While this may have been sanctioned by the Iranian government and the man himself, it's surprisingly quite balanced without a need to censor any sensitive remarks that may have made them look bad, though of course like what was said by people in the beginning that since the camera is trained on them, they had better have good things to say, so I believe some form of self-censorship was practiced, but still a candid remark or two would also have gone through despite comments that could generally be already very guarded. After all, there are issues which are close to the heart and may have strong emotional attachment to them.
There's no one on one interview with Iranian President Ahmadinejad throughout the film, as the camera shadows his movement in clips that are from a third person perspective. We see during his rounds throughout the land that his motorcade or entourage gets mobbed each time, and because of his letter policy, have everyone wanting to get his attention, to submit a letter, either personally handing it to him, or given to his aides, or just thrown into his vehicle! It's like a rock star making an appearance in a downtown city, where thousands profess their love or listen to his every word like the gospel being disseminated. It's clear that this man, elected in 2005, is popular in his country, but feared by the West because of his controversial sabre-rattling which his supporters echo (also in the film on nuclear energy, and making a bomb while at it).
Watching this film you might be inclined to evaluate if this is a President for his people, or is it just a facade? The film doesn't answer it, but provides both sides of the argument for your evaluation. It first starts with everything quite positive in terms of the people's vocal support, before peeling away the layers to suggest a number of cracks within the system, especially highlighting some broad division within society, between the rural and the urban folks, providing some keen insights to what could be happening behind relatively closed doors with vast differences in their basic concerns. For example, the female urbanites are quite vocal in their unhappiness with the morality police, and the urban folks, with what was presented in this documentary, being less guarded with their opinions even in front of the camera.
On the surface, the letter writing system Ahmadinejad put in place might seem an excellent idea, given of course replies come from him personally to address the concerns of his people. In theory that is, because once you start to receive millions of letters demanding your personal attention to issues, logistics would mean employing a team to tackle the reading, replying, and execution of the reply. The result's quite impressive, because of the millions of letters received, the reply rate is about 3 in 4, somewhat akin to writing to Santa Claus I suppose, with only those who are nice being entertained before goods get dispensed.
You can see the immense logistics set up for this, with letter processing centres and call centres being staffed with paramilitary personnel who are groomed as future leaders of the state. I thought this was a shrewd move given that you're allowing them to gain first hand experience in a wide myriad of grassroots issues. A reply to the letter writer is often treated with gratitude, but a deeper issue lies in the fact that a high response rate doesn't necessarily translate to a modest success rate, because issues are normally basic bread and butter kind, and with the international sanctions in place further limiting scarce resources, it's back to dealing with red tape and bureaucracy.

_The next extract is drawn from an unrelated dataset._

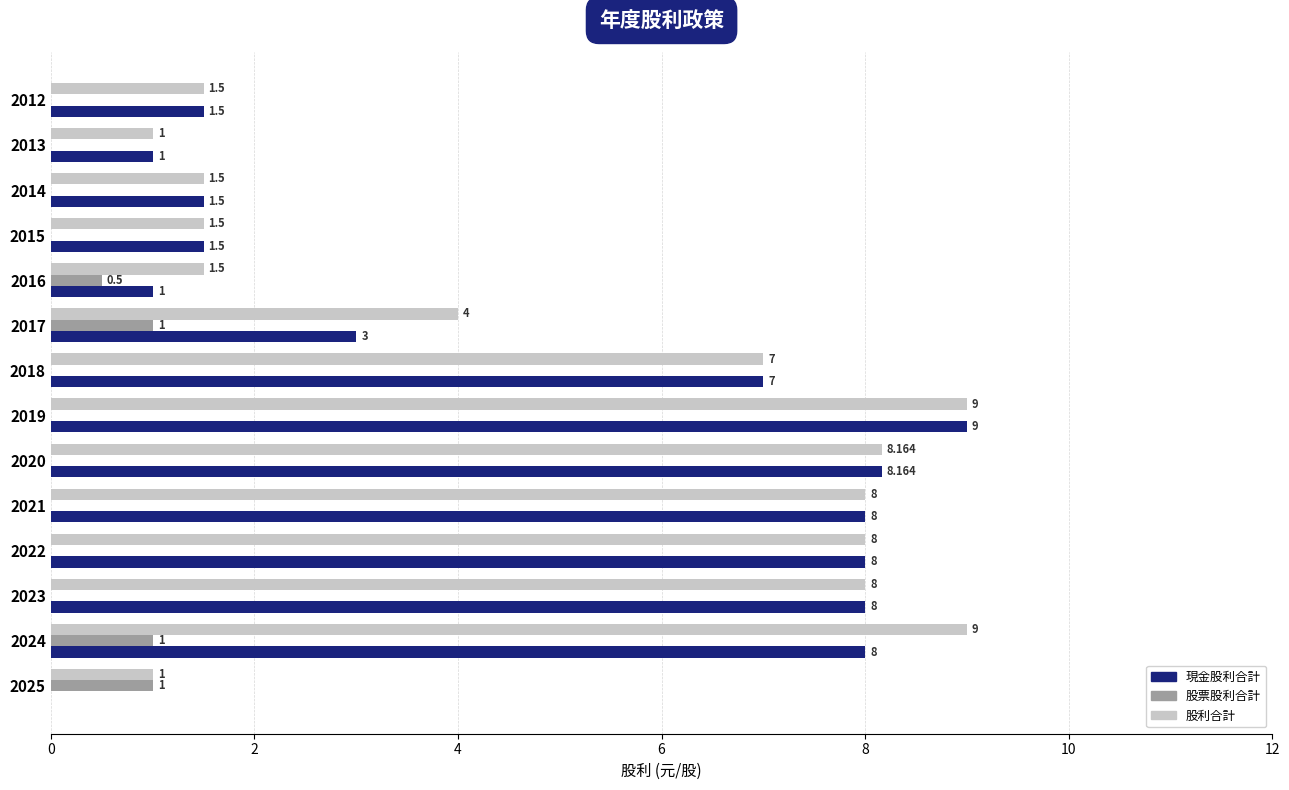

Is the value of 股票股利合計 at 2016 greater than the value of 現金股利合計 at 2018?

No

It's also curious to note that more women than men subscribe to the scheme, where they fervently believe that he will be able to solve their problems, mostly stemming from feeling the impact of sanctions, doing away with meat and high inflation on food prices, which the men dismiss as just tough luck because of the worldwide shortage. There was some significant time devoted to this aspect, with the focus of two women in conversation while waiting to meet the President during his meet-the-people session, which didn't materialize.
As a documentary, Letters to the President presents basic issues faced by the general population, so those looking for a documentary on the Iranian leader would find this a little lacking in that aspect. But nonetheless it managed to offer a peek into the psyche of very different groups of people, and the day to day problems and concerns each face.